What these writers proposed in literature, some people have proposed in all seriousness. “What we want, what our grandsons, or great-grandsons will probably have, is a commodious and scientific l
ethal chamber, which shall reduce to a minimum the physical terrors and inconveniences of suicide, both for the patient and for his family and friends,” wrote William Archer, the British drama critic, in 1893. Alfred Nobel, inventor of dynamite and patron of the Nobel Prize, envisioned a “suicide institute” on the Riviera where sufferers could be put to sleep with a view of the Mediterranean, to the strains of beautiful music played by a first-class orchestra.
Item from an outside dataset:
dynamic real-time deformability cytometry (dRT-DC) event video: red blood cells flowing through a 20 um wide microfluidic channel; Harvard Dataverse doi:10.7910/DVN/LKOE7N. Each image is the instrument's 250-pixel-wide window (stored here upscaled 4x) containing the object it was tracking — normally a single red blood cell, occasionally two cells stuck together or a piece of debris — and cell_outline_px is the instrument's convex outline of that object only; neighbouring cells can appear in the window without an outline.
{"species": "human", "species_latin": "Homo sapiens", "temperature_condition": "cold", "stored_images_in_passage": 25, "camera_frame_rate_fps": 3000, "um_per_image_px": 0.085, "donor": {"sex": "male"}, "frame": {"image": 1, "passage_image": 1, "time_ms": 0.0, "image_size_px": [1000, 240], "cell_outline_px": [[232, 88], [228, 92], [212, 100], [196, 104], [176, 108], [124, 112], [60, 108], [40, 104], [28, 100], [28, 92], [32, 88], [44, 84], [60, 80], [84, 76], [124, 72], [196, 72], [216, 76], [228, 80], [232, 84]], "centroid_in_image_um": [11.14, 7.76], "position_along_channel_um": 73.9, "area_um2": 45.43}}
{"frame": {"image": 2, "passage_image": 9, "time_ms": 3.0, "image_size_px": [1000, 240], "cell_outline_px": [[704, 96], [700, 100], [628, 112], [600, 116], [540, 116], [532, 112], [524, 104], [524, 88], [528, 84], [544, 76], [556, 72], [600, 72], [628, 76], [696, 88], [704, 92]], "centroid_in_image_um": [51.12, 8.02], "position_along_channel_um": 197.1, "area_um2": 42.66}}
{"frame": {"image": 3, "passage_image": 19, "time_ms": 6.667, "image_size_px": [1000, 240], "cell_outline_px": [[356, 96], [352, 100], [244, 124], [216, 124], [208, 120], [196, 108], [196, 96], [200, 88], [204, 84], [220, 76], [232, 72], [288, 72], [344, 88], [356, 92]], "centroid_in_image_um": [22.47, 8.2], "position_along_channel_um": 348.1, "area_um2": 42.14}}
In 1919, Binet-Sanglé, a Sorbonne physician, proposed the establishment of public euthanasia parlors where one could choose from electrocution, poison, gases, narcotics, and other lethal methods to attain an “individually styled” death. Jo Roman, a New York artist stricken with breast cancer who took a fatal overdose in 1979 at age sixty-two, drew the blueprints for an Exit House that would assure nonintervention, or assistance if necessary, in a “gentle” suicide for anyone over forty. Roman’s imagination placed Exit House next to the United Nations in New York and equipped it with library, lounge, roof garden, swimming pool, public relations department, and well-tended gardens where “small safe animals such as chipmunks and squirrels go about their business of living and dying.” Although Jack Kevorkian described his “obitoria” in much less fanciful terms, his goal was the same: a place where people in pain could go to a painless death.